# Dewa



## jagatr (Feb 27, 2011)

Hi all,

Got my first DEWA bill today - a whopping 750/- for a one bedroom apartment in Al Barsha where I live alone. 

The fee break up:

Water - 100
Housing Fee - 200
Electricity - 450

Is this normal? Can I do anything about this?

I thought I may have a faulty meter and complained to DEWA - they sent a couple of disinterested technicians who cast a cursory glance at the meter, declared it fully functional and then yelled at me for wasting their time 


J.


----------



## dizzyizzy (Mar 30, 2008)

Hi J.

It does seem excessive for a 1 bedroom. Do you know how much others pay at your building for a flat of the same size? Might be worth asking them since you don't have bills from previous months to compare to  Once you get some numbers from your neighbours you will have to go to thew DEWA offices near Wafi and talk to a ehm, 'customer service rep' to see what can be done. Good luck


----------



## Gavtek (Aug 23, 2009)

If you're asking if it's normal for DEWA to rob you, the answer is emphatically yes.

Letters to the editor, My DEWA?bill has quadrupled - why? | 7DAYS


----------



## Tropicana (Apr 29, 2010)

Today itself i read 4 complaints in different forums about DEWA bills suddenly jumping. Nothing wrong with paying for what we use, however it does seem sad that some people actually waste it as they get it for cheap rates while others have to pay high rates even if they dont use that much


----------



## Tropicana (Apr 29, 2010)

jagatr said:


> they sent a couple of disinterested technicians who cast a cursory glance at the meter, declared it fully functional and then yelled at me for wasting their time
> 
> 
> J.



Dont you love it; yelling for having to their job when they could have just smoked cigarettes and spent time by discussing politics and revolutions


----------



## Moe78 (Oct 29, 2010)

Welcome to Dubai! Soon to be a ghost town at least in the summer!


----------



## jagatr (Feb 27, 2011)

Great insights - now how about a bit of advice too. Seriously, is there some authority I can lodge a complaint with? Ask for the meter to be changed? 

FYI, the apartment next to mine is a 2 bedroom and they have 3 people living there who use the A/C all the time....their bill amounted to a very reasonable 550/-


I know its fun to dis the authorities and all that sort of thing, but can we have some helpful suggestions too? Please! 

J


----------



## dizzyizzy (Mar 30, 2008)

jagatr said:


> Great insights - now how about a bit of advice too. Seriously, is there some authority I can lodge a complaint with? Ask for the meter to be changed?
> 
> FYI, the apartment next to mine is a 2 bedroom and they have 3 people living there who use the A/C all the time....their bill amounted to a very reasonable 550/-
> 
> ...


Well I gave you a 'helpful suggestion', sorry if you don't like it  



> Might be worth asking them since you don't have bills from previous months to compare to Once you get some numbers from your neighbours you will have to go to thew DEWA offices near Wafi and talk to a ehm, 'customer service rep' to see what can be done.


----------



## dizzyizzy (Mar 30, 2008)

And the authority you speak of would be DEWA. I don't think you can go and complain about DEWA somewhere else


----------



## jagatr (Feb 27, 2011)

# Records supplied
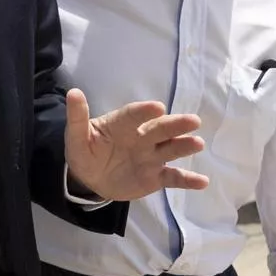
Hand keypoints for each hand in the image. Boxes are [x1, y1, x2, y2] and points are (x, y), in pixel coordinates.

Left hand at [63, 89, 208, 201]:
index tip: (158, 108)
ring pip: (170, 150)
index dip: (145, 112)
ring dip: (184, 146)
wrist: (90, 178)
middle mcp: (142, 137)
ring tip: (198, 143)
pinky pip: (173, 178)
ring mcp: (151, 157)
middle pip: (160, 129)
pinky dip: (188, 180)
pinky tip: (202, 182)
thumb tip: (73, 93)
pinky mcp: (155, 177)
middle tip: (193, 121)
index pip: (134, 115)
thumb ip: (77, 117)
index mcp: (123, 124)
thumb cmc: (85, 150)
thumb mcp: (76, 135)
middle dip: (176, 125)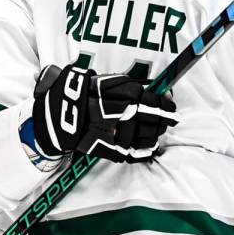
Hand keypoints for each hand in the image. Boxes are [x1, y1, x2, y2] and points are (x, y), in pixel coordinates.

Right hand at [32, 64, 176, 162]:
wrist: (62, 113)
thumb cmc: (88, 93)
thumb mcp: (112, 81)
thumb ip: (136, 86)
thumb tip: (159, 91)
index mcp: (127, 95)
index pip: (156, 103)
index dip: (167, 106)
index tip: (171, 107)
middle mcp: (126, 114)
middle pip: (155, 120)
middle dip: (165, 120)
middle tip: (170, 120)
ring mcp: (119, 133)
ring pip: (149, 137)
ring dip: (157, 134)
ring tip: (157, 132)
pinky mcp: (112, 149)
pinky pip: (136, 153)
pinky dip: (146, 151)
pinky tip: (150, 146)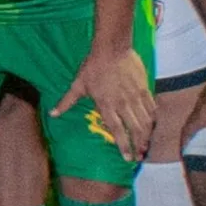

# Task requirements
1. Can you return everything from "Got my first" down to "anything about this?" in the DEWA bill thread, word for word?
2. In the DEWA bill thread, can you turn the paragraph beginning "It does seem excessive for a 1 bedroom" into a short list of its main points?

# Answer list
1.
Got my first DEWA bill today - a whopping 750/- for a one bedroom apartment in Al Barsha where I live alone. 

The fee break up:

Water - 100
Housing Fee - 200
Electricity - 450

Is this normal? Can I do anything about this?

2.
- The bill seems excessive for a one-bedroom flat.
- Ask others in the building what they pay for a flat of the same size, since there are no bills from previous months to compare.
- With the neighbors' figures, go to the DEWA offices near Wafi and talk to a customer service rep to see what can be done.